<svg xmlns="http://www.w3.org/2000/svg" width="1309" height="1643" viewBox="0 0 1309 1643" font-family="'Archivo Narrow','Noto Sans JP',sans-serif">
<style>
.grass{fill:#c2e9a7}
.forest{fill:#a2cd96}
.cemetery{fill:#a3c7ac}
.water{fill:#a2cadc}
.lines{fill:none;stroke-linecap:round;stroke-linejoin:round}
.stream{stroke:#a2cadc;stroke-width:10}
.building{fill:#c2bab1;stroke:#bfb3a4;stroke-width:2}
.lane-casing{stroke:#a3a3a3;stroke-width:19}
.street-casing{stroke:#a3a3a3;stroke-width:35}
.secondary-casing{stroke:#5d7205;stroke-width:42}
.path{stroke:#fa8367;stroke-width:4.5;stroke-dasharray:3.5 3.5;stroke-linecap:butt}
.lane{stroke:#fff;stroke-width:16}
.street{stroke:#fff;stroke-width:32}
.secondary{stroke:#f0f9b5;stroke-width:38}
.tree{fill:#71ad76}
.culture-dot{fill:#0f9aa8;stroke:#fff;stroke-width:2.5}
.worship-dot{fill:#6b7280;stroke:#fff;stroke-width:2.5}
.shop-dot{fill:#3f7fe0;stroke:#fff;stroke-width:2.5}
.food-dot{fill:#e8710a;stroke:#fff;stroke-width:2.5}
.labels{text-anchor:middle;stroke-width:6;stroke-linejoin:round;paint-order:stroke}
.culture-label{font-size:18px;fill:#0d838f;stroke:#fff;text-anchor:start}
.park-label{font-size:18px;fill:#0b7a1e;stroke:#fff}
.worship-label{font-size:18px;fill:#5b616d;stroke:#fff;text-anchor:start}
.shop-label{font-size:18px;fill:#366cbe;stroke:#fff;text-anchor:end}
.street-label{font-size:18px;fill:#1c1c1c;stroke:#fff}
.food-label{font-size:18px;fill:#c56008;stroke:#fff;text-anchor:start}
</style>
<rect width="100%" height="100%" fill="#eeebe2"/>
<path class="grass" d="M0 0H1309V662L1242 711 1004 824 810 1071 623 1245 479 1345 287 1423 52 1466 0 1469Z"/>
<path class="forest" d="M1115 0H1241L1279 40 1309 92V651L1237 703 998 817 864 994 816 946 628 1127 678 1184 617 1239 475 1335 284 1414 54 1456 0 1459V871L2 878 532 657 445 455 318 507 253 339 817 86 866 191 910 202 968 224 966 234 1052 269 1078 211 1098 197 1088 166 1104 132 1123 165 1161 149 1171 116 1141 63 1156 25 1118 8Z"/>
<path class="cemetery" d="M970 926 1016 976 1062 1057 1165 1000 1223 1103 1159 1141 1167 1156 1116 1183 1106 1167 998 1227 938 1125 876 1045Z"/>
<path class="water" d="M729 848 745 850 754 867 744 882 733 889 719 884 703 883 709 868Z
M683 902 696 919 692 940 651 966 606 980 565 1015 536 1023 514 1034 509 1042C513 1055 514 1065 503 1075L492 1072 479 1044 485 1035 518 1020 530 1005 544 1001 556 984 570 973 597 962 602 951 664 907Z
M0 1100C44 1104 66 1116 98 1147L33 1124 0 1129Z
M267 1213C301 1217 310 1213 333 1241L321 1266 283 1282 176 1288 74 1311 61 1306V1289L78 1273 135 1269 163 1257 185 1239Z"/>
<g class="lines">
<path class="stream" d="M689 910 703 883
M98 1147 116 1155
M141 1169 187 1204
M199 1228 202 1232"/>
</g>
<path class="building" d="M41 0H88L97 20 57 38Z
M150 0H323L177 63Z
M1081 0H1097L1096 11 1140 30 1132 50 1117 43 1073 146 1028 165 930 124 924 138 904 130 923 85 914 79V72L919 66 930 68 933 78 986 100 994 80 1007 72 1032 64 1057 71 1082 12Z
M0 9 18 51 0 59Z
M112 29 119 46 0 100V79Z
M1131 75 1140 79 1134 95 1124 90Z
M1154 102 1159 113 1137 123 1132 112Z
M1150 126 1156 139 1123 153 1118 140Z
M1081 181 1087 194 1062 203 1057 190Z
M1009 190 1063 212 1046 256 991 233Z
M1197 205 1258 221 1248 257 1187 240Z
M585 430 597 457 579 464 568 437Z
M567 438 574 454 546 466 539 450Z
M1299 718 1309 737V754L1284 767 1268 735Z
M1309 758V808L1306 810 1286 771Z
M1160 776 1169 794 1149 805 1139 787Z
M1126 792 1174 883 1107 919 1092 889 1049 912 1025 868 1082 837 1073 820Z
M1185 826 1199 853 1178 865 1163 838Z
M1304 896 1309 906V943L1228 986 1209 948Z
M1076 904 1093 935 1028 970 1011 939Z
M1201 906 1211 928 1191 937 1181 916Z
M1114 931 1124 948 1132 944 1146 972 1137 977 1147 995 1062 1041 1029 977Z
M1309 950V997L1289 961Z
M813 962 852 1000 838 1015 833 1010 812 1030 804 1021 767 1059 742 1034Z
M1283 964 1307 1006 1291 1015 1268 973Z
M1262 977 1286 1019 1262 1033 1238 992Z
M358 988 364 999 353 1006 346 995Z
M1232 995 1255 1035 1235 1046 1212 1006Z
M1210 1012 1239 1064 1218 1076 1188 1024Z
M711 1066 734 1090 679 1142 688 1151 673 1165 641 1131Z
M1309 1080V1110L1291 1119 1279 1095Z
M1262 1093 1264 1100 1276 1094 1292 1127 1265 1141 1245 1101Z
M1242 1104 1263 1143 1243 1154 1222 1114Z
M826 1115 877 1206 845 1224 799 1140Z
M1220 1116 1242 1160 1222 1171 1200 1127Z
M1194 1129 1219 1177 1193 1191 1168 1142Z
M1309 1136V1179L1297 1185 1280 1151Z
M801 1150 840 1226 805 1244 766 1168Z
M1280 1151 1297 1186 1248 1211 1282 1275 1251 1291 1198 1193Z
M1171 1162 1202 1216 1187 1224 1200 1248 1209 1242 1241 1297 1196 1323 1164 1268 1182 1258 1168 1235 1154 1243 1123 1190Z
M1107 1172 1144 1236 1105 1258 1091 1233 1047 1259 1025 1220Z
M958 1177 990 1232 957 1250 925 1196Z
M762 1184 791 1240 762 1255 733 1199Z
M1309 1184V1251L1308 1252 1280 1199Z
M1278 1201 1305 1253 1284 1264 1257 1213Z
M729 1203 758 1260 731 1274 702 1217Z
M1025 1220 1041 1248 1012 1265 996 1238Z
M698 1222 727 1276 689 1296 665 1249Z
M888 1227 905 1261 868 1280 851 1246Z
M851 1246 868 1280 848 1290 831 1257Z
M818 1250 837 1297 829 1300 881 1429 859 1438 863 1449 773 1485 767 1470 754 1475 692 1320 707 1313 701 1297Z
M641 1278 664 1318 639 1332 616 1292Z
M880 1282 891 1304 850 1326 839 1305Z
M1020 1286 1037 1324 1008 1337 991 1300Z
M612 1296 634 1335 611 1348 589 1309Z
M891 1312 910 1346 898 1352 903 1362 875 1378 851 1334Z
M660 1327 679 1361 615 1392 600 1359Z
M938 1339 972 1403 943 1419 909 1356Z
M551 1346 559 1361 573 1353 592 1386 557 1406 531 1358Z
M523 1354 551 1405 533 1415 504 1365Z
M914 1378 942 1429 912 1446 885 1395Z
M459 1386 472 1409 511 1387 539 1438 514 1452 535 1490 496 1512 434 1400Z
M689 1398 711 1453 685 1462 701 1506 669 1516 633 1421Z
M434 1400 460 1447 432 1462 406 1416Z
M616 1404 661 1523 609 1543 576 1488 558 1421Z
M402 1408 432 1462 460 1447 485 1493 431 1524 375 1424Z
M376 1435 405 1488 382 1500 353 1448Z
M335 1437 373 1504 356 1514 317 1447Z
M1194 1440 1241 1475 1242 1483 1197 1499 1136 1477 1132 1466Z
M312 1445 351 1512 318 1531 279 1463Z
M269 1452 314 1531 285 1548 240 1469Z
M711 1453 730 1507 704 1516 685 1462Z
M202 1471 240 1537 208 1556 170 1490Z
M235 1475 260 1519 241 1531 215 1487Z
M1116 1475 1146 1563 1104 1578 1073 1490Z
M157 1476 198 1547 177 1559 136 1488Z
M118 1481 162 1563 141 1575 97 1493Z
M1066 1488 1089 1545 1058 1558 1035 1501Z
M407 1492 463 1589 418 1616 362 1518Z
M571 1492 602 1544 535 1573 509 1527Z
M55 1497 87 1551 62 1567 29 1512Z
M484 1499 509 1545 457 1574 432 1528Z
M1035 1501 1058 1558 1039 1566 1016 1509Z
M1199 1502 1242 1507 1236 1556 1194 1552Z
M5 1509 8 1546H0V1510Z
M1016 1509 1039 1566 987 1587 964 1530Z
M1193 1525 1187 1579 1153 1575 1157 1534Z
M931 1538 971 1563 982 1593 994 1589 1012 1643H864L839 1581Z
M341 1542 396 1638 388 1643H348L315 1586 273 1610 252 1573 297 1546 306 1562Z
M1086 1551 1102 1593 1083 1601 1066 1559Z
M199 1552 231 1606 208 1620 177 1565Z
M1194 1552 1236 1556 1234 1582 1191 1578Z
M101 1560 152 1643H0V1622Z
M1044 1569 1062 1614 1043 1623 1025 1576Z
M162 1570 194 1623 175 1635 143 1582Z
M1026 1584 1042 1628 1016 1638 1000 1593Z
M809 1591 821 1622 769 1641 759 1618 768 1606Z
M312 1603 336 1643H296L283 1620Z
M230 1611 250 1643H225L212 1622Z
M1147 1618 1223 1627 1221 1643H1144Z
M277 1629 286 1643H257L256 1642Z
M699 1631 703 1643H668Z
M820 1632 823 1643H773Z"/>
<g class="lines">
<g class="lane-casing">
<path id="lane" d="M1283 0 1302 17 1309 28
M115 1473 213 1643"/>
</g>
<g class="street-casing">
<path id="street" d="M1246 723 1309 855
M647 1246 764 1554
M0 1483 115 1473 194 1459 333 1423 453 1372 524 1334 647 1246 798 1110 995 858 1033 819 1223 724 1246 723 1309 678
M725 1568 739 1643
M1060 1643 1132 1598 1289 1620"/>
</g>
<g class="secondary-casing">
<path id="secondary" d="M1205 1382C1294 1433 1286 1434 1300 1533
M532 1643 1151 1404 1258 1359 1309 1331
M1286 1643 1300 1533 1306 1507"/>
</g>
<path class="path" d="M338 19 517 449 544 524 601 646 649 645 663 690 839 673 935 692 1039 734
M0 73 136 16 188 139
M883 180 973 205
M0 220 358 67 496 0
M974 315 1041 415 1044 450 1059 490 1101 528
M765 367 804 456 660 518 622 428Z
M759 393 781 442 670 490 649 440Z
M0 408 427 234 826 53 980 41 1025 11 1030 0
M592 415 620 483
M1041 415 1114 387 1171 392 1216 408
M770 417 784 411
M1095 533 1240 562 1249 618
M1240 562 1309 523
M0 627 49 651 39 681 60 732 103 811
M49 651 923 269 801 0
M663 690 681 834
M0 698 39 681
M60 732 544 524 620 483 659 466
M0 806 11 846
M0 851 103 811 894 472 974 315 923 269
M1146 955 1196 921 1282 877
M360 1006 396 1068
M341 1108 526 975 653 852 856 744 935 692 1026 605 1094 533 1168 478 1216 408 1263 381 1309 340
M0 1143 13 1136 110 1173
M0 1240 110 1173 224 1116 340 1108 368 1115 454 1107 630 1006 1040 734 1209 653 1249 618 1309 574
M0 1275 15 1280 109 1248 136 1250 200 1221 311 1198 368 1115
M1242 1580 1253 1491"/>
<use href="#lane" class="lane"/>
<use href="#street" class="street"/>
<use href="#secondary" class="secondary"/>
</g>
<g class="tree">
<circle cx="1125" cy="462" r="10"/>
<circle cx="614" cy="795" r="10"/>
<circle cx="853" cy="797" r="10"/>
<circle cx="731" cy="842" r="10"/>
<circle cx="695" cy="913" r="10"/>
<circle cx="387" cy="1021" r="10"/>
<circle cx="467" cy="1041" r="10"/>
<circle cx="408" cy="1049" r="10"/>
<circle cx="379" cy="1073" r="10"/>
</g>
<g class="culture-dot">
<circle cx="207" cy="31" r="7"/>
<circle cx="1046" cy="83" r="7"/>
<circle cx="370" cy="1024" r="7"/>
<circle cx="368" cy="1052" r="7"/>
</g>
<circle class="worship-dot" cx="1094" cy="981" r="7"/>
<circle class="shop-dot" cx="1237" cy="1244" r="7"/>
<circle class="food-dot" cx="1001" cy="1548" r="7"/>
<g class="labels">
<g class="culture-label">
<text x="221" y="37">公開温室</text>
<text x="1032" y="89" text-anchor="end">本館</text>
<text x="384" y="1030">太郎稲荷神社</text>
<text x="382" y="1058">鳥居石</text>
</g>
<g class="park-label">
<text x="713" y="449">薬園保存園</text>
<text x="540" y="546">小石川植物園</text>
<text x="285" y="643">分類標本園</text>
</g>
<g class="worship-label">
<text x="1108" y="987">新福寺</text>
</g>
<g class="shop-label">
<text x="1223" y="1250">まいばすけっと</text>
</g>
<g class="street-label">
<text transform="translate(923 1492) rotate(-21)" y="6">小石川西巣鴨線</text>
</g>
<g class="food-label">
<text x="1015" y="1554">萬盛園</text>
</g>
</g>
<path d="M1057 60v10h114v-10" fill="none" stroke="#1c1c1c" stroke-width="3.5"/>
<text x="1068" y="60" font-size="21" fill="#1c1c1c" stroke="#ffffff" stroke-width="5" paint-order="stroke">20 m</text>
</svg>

• What the task requires
Among the entries above, how many lines include the word "height"? Give the number with no comment.

• Answer
2